I looked closely. I looked more closely. I was in his damn face after a third move closer. Indeed, there was a lightly colored caterpillar on his lip. It wasn’t a young, super fuzzy caterpillar. It was more like an aging, balding caterpillar, but it was there.

“Yes, it looks like you do. Where’s your dad?”

If my boy was looking for some grand wisdom from me about young male facial hair, he would be sorely disappointed. I came from a family of three girls. He was my first and only son. I couldn’t keep my own body hair situated, and I only promised him breakfast today. We left for the diner.

Hanging out with a thirteen-year-old boy is much like parallel play with toddlers. You occupy the same space, glance at each other occasionally, and grunt basic words, which if you are patient enough, communicate ideas. It was the best time I had in months. Even when my kid spilled his water all over his food, himself, and the people next to him because of his misplaced, drunk squirrel boy movements, we had fun. He let me take a picture of him basking in the glory of impending manhood. We drank coffee, black in mourning of boyhood’s exit. We returned home and parted ways.

I did pick up a little nugget of wisdom from my son about the difference between boys and girls on the way home. He cleared his cracking voice and let me know boys proudly fart. Girls hide them. I don’t know how I lived this long without such a clear explanation.

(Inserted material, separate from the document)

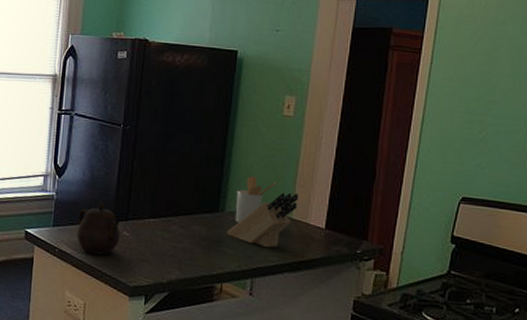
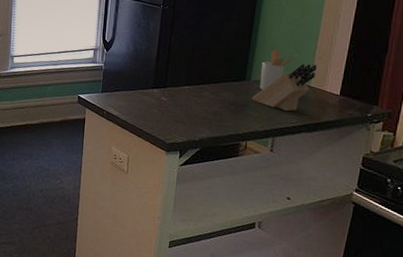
teapot: present [76,202,120,255] -> none [122,72,159,117]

Going back to 1) above, I am looking forward to sharing the ups and downs of parenting and family life on this blog, using a healthy dose of humor. I may share some parenting tips and things we like to watch, eat, use etc. in the Rogers 5 household. As you can see, I use the tagline of “Live. Love. Laugh.” Yes, we have one or two of those signs in our house like everyone in the suburbs raising families. You can’t leave Target without one. I’d like to think we do this trifecta a little differently though, and I’d like to share our funny chaos with you. But for now, I must go research safety shavers and little man face cream for my boy.